> [Explore the material]:
[a] Name every item that the dog in the text about apartment hunting chews up.
[b] Carry on the account of searching for a dog-friendly apartment in Albany, starting after its final sentence.

> [Passage]:
I admit: I did know what I was getting into when I adopted a dog. But I didn’t realize quite how bad it would be. No, not the thing where she chews up any lip glosses, Chapsticks, and toothbrushes she can get her teeth on. Not the thing where she begs to go out and then stares at an imaginary squirrel for five minutes and refuses to go to the bathroom. Not the thing where she ignores her bowl full of kibble and bites my sleeves to tell me she’s hungry.
No, I’ve had dogs since I was eight years old. I anticipated all of that, or something like it.
What I didn’t realize was quite how hard it would be to find an affordable one-bedroom apartment. Here is a visual aid.
This is the Padmapper.com map of the city of Albany, showing apartments in my price parameters. (Red signifies listings that I hadn’t clicked on yet.) I think this map included room shares, which I wasn’t really considering unless they’re in perfect locations. (i.e. the nice parts of Pine Hills)
This is what happens if you tick the “dogs” box.
Troy is actually worse. More of the listings disappear. Albany apparently has a few more student rentals where the absentee landlords don’t give a crap.

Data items
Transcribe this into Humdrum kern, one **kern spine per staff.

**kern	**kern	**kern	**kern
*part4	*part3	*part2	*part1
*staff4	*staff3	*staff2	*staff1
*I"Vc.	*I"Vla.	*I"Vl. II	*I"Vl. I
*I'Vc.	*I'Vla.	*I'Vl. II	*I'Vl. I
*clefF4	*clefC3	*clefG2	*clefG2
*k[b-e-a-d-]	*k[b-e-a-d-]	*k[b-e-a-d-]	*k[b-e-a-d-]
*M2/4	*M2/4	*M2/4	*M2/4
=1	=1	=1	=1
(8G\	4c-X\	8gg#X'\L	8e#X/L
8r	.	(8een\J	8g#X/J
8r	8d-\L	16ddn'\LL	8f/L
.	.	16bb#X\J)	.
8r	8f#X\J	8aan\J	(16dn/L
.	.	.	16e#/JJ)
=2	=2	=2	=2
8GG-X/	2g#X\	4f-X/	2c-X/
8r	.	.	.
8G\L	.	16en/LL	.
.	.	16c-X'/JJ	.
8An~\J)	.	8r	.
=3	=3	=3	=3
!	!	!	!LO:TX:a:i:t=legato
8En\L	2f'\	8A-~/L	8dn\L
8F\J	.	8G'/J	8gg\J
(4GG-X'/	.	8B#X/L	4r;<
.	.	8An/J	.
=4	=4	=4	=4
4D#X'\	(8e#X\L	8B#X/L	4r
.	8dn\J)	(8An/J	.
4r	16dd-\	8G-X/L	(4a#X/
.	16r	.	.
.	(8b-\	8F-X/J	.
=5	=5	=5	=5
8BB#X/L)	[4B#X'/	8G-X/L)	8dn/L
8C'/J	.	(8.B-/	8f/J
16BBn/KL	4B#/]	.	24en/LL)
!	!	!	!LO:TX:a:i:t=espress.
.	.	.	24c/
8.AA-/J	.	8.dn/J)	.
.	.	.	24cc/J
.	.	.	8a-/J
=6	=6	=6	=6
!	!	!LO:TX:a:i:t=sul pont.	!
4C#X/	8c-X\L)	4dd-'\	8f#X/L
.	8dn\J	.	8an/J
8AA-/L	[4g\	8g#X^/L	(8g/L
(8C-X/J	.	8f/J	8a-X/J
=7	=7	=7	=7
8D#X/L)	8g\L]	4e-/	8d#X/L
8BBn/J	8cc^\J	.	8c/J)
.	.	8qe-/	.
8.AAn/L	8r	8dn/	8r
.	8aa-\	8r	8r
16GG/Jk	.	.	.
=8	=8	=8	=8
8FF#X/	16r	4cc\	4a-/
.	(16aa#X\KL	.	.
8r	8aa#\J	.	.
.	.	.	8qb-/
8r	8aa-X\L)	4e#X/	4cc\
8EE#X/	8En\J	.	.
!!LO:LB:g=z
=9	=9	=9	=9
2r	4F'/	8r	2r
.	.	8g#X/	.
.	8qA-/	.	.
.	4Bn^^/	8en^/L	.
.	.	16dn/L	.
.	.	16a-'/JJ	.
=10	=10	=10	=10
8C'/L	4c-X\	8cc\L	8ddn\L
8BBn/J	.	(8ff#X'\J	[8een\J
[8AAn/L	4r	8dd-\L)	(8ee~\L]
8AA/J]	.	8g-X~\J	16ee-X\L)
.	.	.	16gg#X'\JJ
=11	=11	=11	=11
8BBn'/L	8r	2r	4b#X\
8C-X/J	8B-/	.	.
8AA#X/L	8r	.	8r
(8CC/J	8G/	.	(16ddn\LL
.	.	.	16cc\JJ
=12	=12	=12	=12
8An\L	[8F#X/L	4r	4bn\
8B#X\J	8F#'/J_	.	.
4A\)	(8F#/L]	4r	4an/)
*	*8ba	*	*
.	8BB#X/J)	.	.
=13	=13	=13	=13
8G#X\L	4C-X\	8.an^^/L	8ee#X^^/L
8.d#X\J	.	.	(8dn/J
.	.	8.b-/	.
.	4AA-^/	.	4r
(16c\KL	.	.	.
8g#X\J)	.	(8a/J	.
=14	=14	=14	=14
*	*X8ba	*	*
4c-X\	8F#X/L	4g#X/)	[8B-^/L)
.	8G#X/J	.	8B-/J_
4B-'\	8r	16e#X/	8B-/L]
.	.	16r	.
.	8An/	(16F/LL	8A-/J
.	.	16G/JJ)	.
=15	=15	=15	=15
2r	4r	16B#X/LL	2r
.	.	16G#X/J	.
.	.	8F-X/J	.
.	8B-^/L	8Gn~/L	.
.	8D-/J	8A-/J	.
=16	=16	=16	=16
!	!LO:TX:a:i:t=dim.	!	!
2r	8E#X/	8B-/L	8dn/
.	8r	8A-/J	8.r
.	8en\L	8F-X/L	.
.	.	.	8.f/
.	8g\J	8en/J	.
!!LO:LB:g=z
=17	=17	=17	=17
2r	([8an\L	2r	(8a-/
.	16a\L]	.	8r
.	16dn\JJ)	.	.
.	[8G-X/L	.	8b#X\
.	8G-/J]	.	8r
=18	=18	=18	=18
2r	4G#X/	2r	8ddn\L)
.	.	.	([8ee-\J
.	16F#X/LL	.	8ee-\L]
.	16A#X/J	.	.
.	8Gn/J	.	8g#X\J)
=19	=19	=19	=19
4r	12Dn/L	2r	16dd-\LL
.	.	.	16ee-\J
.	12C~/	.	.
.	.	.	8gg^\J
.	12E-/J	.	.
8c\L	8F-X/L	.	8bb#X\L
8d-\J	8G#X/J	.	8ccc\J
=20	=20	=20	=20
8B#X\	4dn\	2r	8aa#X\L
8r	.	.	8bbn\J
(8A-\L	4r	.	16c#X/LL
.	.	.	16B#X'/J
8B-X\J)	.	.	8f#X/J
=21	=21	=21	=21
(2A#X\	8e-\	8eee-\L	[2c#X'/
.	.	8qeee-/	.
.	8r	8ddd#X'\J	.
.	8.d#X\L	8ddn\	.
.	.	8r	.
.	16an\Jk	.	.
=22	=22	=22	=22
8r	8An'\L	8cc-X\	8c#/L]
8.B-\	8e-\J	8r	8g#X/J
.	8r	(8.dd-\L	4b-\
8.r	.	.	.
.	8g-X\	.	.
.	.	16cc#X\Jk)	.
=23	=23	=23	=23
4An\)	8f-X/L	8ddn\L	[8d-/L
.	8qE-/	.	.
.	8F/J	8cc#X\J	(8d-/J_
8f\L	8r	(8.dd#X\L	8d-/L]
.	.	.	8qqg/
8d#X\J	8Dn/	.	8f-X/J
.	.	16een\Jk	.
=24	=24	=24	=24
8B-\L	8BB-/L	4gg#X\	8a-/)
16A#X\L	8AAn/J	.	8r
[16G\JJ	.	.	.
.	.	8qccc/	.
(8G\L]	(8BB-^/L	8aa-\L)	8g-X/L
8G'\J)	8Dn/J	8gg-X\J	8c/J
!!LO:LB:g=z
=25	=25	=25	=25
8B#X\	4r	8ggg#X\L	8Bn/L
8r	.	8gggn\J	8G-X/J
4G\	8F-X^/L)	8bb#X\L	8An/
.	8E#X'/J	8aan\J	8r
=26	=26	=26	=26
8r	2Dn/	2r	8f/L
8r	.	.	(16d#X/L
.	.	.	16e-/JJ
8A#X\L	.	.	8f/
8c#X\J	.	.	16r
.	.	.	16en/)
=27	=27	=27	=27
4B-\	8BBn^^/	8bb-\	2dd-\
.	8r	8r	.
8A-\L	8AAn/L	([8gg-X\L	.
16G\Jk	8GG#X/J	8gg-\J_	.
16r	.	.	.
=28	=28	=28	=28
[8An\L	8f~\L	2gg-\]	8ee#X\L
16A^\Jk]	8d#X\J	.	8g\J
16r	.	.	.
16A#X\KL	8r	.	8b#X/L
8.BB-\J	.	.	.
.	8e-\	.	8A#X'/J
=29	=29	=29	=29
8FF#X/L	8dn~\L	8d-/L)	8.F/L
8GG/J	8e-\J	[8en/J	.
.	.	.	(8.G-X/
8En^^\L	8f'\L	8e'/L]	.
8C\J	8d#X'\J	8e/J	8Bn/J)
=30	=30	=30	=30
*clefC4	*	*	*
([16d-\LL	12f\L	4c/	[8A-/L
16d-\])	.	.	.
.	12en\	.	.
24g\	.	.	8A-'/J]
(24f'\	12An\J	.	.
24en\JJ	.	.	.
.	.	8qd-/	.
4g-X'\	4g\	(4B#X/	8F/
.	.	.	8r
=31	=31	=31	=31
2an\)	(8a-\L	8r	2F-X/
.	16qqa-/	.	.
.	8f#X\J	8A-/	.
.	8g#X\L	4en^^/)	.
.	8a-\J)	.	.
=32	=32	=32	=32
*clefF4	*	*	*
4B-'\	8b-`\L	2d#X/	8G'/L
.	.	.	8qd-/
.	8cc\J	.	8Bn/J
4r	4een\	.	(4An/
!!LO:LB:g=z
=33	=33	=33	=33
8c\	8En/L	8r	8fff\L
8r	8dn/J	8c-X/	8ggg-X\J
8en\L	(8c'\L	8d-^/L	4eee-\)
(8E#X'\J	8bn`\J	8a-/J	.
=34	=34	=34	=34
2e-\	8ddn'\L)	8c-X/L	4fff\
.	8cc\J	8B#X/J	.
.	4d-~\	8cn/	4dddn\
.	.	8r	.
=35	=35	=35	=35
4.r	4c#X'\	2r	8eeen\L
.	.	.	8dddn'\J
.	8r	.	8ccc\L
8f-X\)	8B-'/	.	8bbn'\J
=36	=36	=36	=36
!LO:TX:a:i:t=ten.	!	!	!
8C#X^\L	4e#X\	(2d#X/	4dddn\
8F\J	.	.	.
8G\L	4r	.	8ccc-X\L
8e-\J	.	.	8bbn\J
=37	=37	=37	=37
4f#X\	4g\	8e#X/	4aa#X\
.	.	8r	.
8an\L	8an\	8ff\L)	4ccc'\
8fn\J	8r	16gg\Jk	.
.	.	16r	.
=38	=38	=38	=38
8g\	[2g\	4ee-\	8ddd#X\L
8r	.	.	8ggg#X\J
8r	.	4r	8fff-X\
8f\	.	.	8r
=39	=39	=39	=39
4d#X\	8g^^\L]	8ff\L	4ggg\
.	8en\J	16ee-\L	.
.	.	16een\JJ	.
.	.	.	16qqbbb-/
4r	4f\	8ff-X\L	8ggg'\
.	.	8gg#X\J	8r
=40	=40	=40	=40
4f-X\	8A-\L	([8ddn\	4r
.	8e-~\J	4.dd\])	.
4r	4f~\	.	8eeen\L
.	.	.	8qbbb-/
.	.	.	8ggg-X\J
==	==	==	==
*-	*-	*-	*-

> [Results in order]:
[a] Lip glosses, Chapsticks, and toothbrushes.

[b]
Of course, my current place didn’t explicitly say dogs were allowed, so I’m combing through the other places and e-mailing or calling to see what their deal is. Most of them just come out and say “no dogs,” though.
A lot of these I’ve eliminated because they’re scam listings, in bad/noisy neighborhoods, or lack parking. (not off-street parking: ANY parking. In the middle of the day.) One seemed ideal except for the ’70s-vintage frayed royal blue carpet and bare wires dangling from the ceiling where a light fixture should have been. Things I could work around, but that signify deeper neglect.
I have an alternate option, but was looking forward to living totally on my own for the first time. And I wanted to illustrate the problem for people who don’t understand the extent of it.